Aber mal ehrlich, warum muss eine Frau, nein, eine Sängerin, überhaupt ihr Aussehen rechtfertigen? Ihr Job ist es zu singen – nicht, ein Körper zu sein.
Und es braucht nicht einmal einen öffentlichen Auftritt. Ein Instagram-Post reicht. «Gefährlich» sei ihr Gewichtsverlust. «Gefährlich» war ihr Übergewicht. «Sie ist kein gutes Vorbild, wenn sie so viel abnimmt.» «Sie ist zu fett – schlechtes Vorbild.» «Deine Kurven sind so heiss.» «Ich wusste, dass du unter all dem Fett heiss bist.» Das sind alles Kommentare, die man unter Posts von Adele lesen kann.
Immer sind Frauen «zu». Lara Gut ist «zu direkt», weil sie ihre Meinung sagt. Beatrice Egli ist «zu fröhlich», weil sie viel lacht. Lady Gaga ist zu extrem, weil sie sich gerne ausprobiert. Und alle prominenten Frauen sind entweder zu dünn oder zu dick. Selten ist eine von ihnen richtig.
Die ewige Kritik trieb nicht wenige in die Essstörung.
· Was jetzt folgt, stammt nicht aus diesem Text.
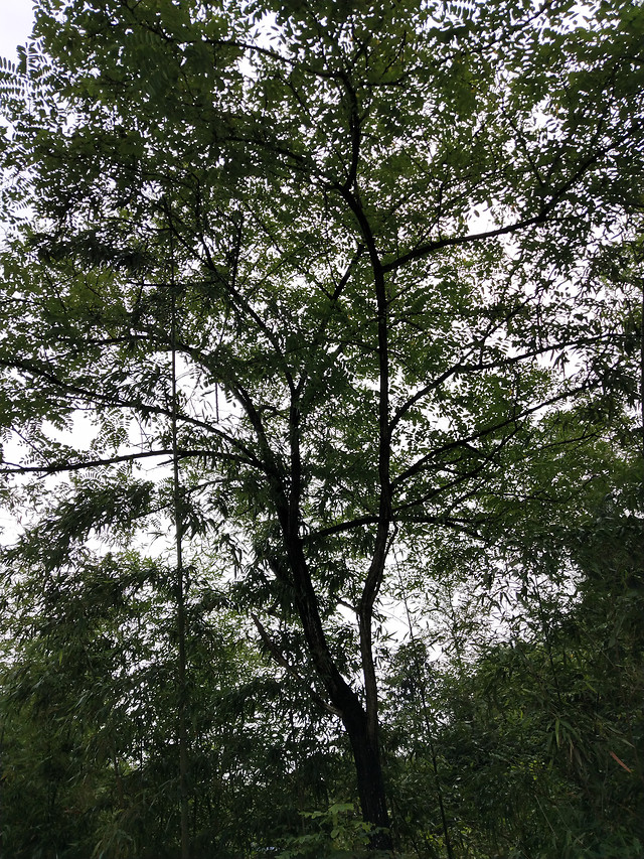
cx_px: 322
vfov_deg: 60.0
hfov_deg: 46.8
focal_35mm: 30
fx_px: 744
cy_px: 430
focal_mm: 3.95
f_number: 1.8
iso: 104
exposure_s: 1/676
So enthüllte Taylor Swift erst kürzlich, dass sie immer wieder mit ihrem Körperbild kämpft. «Es tut mir nicht gut, wenn ich zu viele Bilder von mir sehe oder zu viele Kommentare über meinen Körper lese.» Wenn sie auf Bildern ihren Bauch zu dick finde, oder Medien behaupten sie sei schwanger, könne es sein, dass sie aufhöre zu essen, sagt Taylor weiter.
Vor einigen Monaten schrieb ich in einem Artikel darüber, dass ich aufgrund meines Bauches manchmal für schwanger gehalten werde. Meine Antwort jeweils: «Ich bin nicht schwanger – ich bin nur fett». Und so lustig das klingen mag, das über mich selbst zu sagen, ist nicht einfach.
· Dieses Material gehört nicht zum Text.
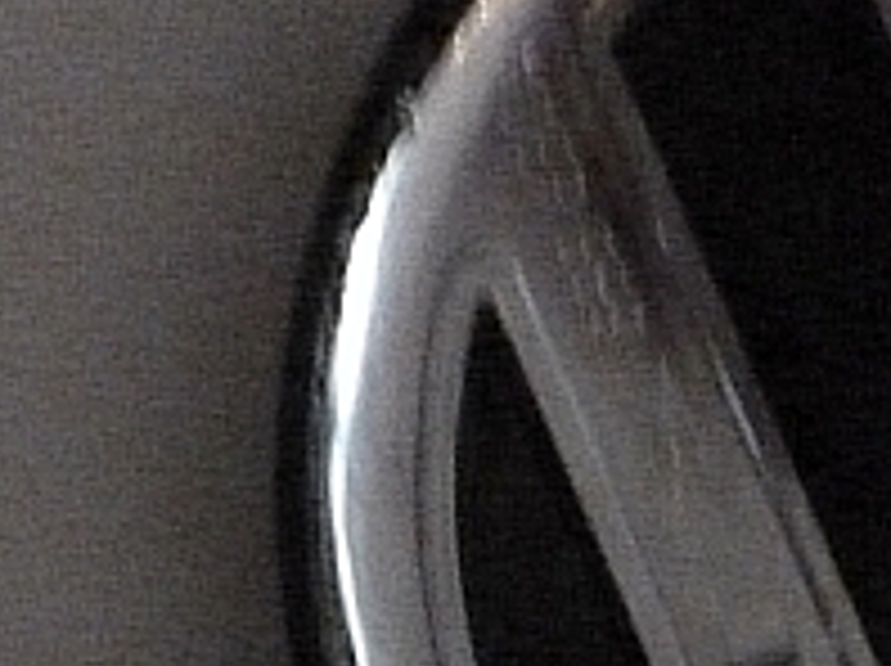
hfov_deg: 4.2
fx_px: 12006
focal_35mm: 467
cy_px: 468
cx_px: 1170
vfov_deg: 3.2
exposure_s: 1/4
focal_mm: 20
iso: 1600
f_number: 6.5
Ich selber finde mich nämlich wirklich nicht fett. Klar, allermeistens mag ich meinen Körper wirklich sehr gern. Ausser, wenn mich jemand anschaut, fragt, ob ich schwanger bin und damit impliziert, dass mein Körper nur richtig ist, wenn entweder ein Baby drin ist oder dünner wäre. Dann beginne auch ich zu zweifeln, betrachte mich im Spiegel und bin wirklich nicht sehr nett zu mir.
Aber lassen wir uns das mal auf der Zunge zergehen: Taylor Swift hat dieselben Probleme mit ihrem Bauch wie ich Normalo. Mit dem Unterschied, dass ich nicht aufhöre, zu essen und mir schade, weil sich hie und da jemand berufen fühlt, über meinen Körper zu urteilen. Bei Taylor, Adele, Gaga und so vielen anderen urteilen diese Jemands millionenfach. Öffentlich und für jeden lesbar.
So ist es auch kein Wunder, dass sich Frauen fragen: «Wenn die grossartige Adele, Taylor, Lara, Beatrice oder Gaga ‹zu› ist, was bin dann ich?»
Alles sind wir, alles nur nicht «zu».